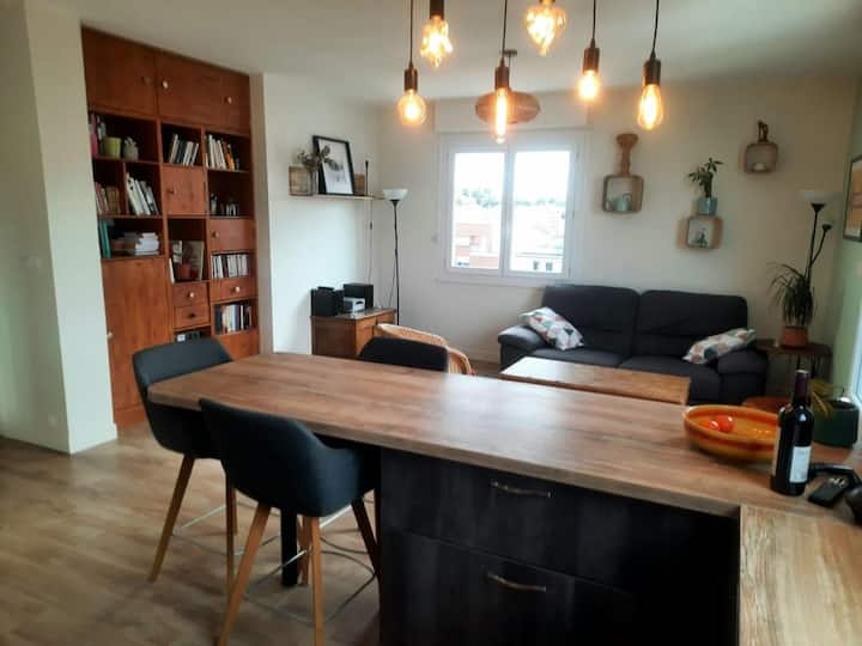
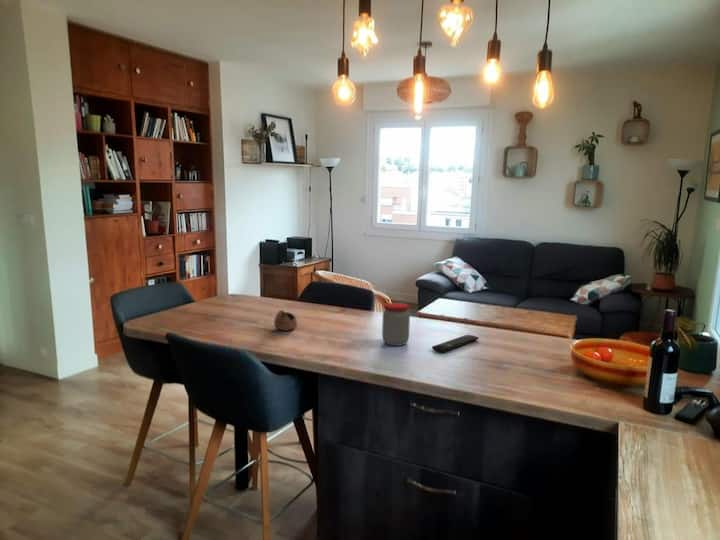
+ remote control [431,334,480,353]
+ cup [273,309,298,332]
+ jar [381,302,411,347]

THE TASK: Where a picture appears in the material above, skip it, and print the rest exactly.

THE COMPLETED TASK:
+ remote control [431,334,480,353]
+ cup [273,309,298,332]
+ jar [381,302,411,347]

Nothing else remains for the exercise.